A couple of years ago, I mused on the (possibly fatal) limitations of having Rationalism as the fundamental basis of the Semantic Web. Recently in the Communications of the ACM, an article added another example to the list of things that can be "known" but can't reliably be put into words. In Face Recognition Breakthough[1], a new technique was presented that performed significantly faster and with more accuracy than traditional face-recognition techniques. The basis of the technique was so surprising and counter-intuitive that, as recently as 2007, papers about it were rejected by mainstream computer vision conferences.

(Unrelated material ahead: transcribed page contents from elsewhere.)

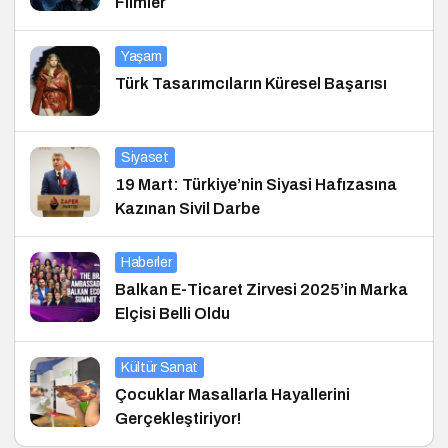
Filmler
Yaşam
Türk Tasarımcıların Küresel Başarısı
Siyaset
19 Mart: Türkiye’nin Siyasi Hafızasına
Kazınan Sivil Darbe
Haberler
Balkan E-Ticaret Zirvesi 2025’in Marka
Elçisi Belli Oldu
Kültür Sanat
Çocuklar Masallarla Hayallerini
Gerçekleştiriyor!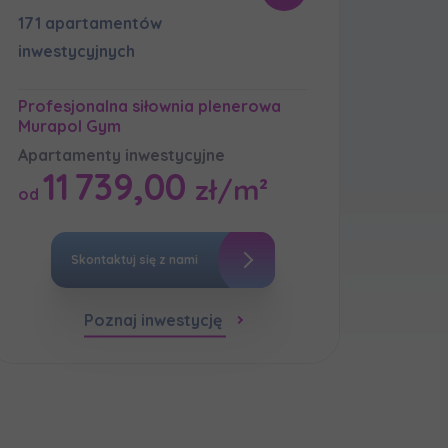
171 apartamentów
inwestycyjnych
Profesjonalna siłownia plenerowa
мовою)
Murapol Gym
Apartamenty inwestycyjne
11 739,00
zł/m²
od
Skontaktuj się z nami
Poznaj inwestycję
мовою)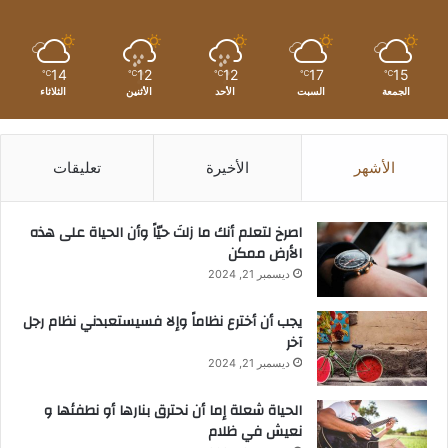
14
12
12
17
15
℃
℃
℃
℃
℃
الجمعة
السبت
الأحد
الأثنين
الثلاثاء
الأشهر
الأخيرة
تعليقات
‫اصرخ لتعلم أنك ما زلتَ حيّاً وأن الحياة على هذه
الأرض ممكن
ديسمبر 21, 2024
يجب أن أخترع نظاماً وإلا فسيستعبدني نظام رجل
آخر
ديسمبر 21, 2024
الحياة شعلة إما أن نحترق بنارها أو نطفئها و
نعيش في ظلام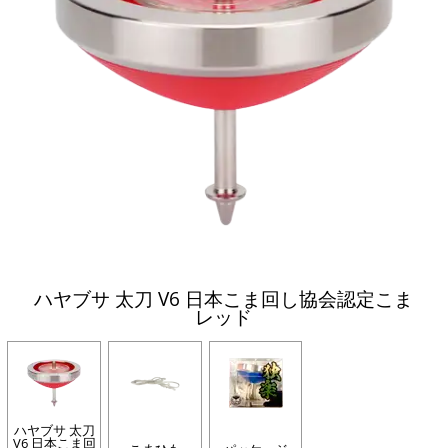
ハヤブサ 太刀 V6 日本こま回し協会認定こま
レッド
ハヤブサ 太刀
V6 日本こま回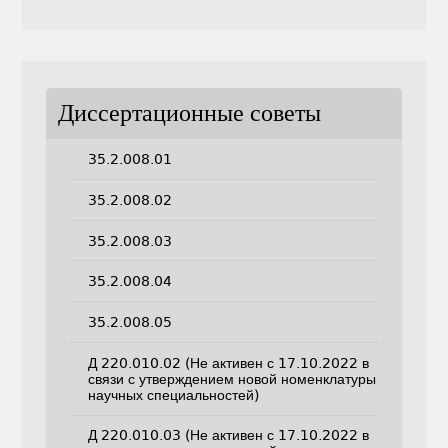
Диссертационные советы
35.2.008.01
35.2.008.02
35.2.008.03
35.2.008.04
35.2.008.05
Д 220.010.02 (Не активен с 17.10.2022 в
связи с утверждением новой номенклатуры
научных специальностей)
Д 220.010.03 (Не активен с 17.10.2022 в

In very simplistic terms, the new technique finds the most compact way to represent the pixels of a picture (of say a face) by throwing them at a random set of numbers and seeing what sticks. That compressed data is compared directly with compressed versions of other face pictures to find the closest match. (If you really want the gory math details, see this video lecture.[2]) What is DOESN'T do is all the traditional figuring out of where eyes and mouth and nose and ears are, and calculating the relationships between their locations, distances, etc. In other words, it doesn't work by analyzing a face into words/concepts (eye, nose, mouth, etc) and specifying relationships between them. It DOES do weird math using random numbers that is irrational in the literal sense of the word. And apparently this weird math not only works, it works better!

The 2007 rejection of the papers as presenting outlandish claims was based on the same bias as rationalism has; if you can't put something into words, much less rational arguments, its not true, and its not knowledge. Just as neural-nets do, the mechanics of sparse representation and compressed sensing encode "knowledge" in a form that is completely unintelligible to us humans when we look at the "raw data". And while techniques that DO use more human-reason-friendly ideas are available, they often don't work as well.

[1] http://portal.acm.org/citation.cfm?id=1536616.1536623
[2] http://content.digitalwell.washington.edu/msr/external_release_talks_12_05_2005/15994/lecture.htm
Note: use IE browser; also you can skip forward past 46 minutes of theory to go directly to applications.